2. Shingle the sliced apples on top and drizzle with honey. Put the remaining 4 slices of bread on top to enclose the sandwich. Cut the sandwiches in half on the diagonal. Serves 4.
*Note: Those familiar with Italian cuisine will recognize the ingredient saba vinegar, the sweet reduction of grape must, or cooked grape juice. Saba is produced by slowly simmering the must from the trebbiano grape, the same used for balsamic vinegar, except cooked down even more, until it turns sweet and syrupy. With a wonderful fruity character, saba has notes of grape, plum, and raisin.
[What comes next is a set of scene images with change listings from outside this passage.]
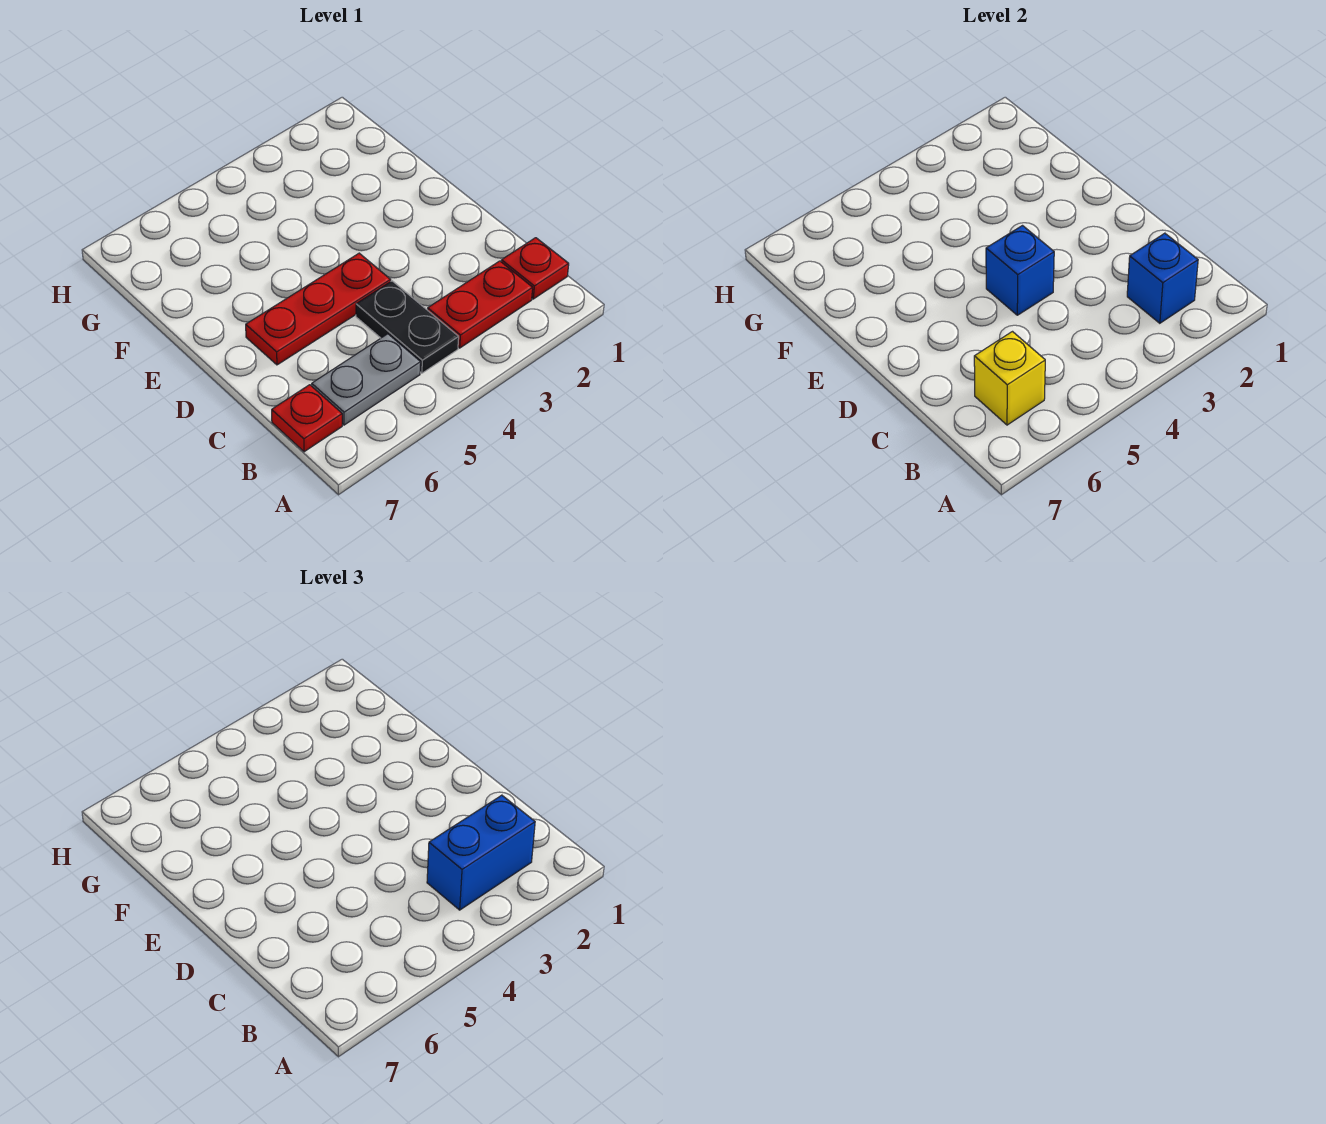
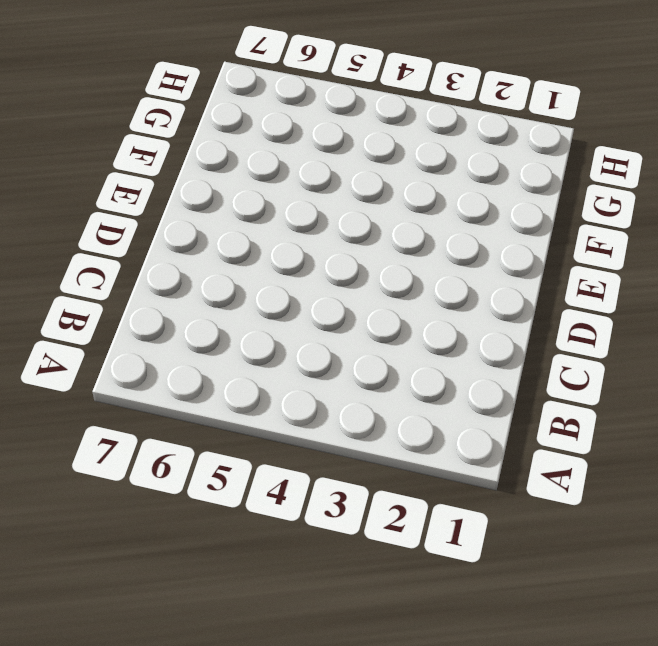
none -> red 1x1 plate [501,238,569,299]
none -> red 1x2 plate [428,261,533,348]

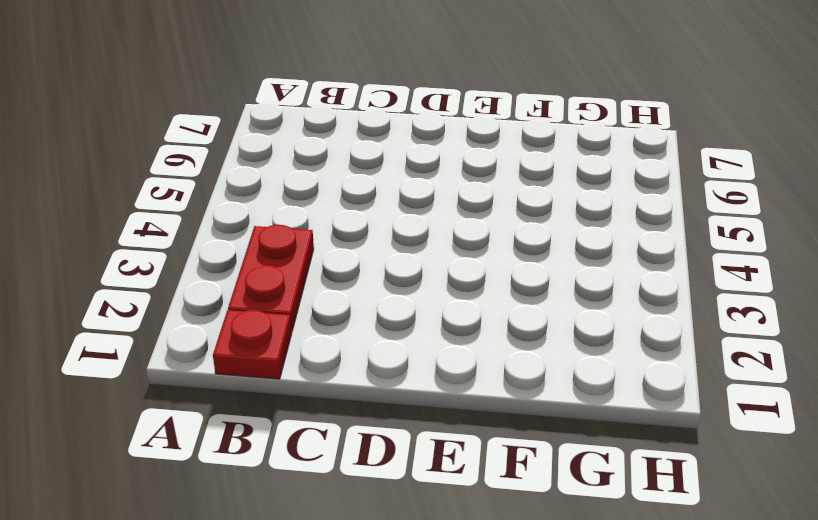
none -> black 1x2 plate [356,281,459,373]
none -> grey 1x2 plate [312,334,421,425]

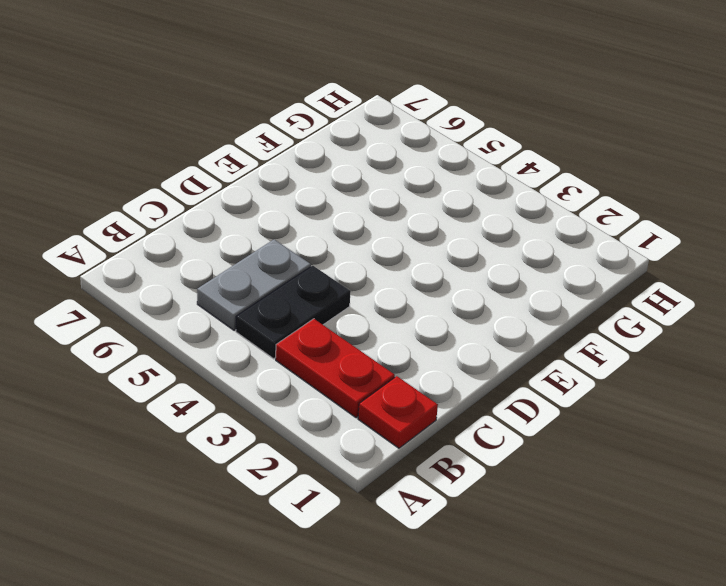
grey 1x2 plate [197,240,311,330] -> grey 1x2 plate turned to [312,334,421,425]
none -> red 1x1 plate [272,385,342,452]
none -> red 1x3 plate [246,253,391,365]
Try drizzling it over cheesecake, dressing a fruit salad, using it in marinades, or splashing a little over ice cream. In the south of Italy, saba is called vin cotto, and in L.A. it’s labeled balsamic syrup. Whatever you call it, you can find it at Italian specialty markets and well-stocked grocery stores. It’s a nice item to stock in your pantry.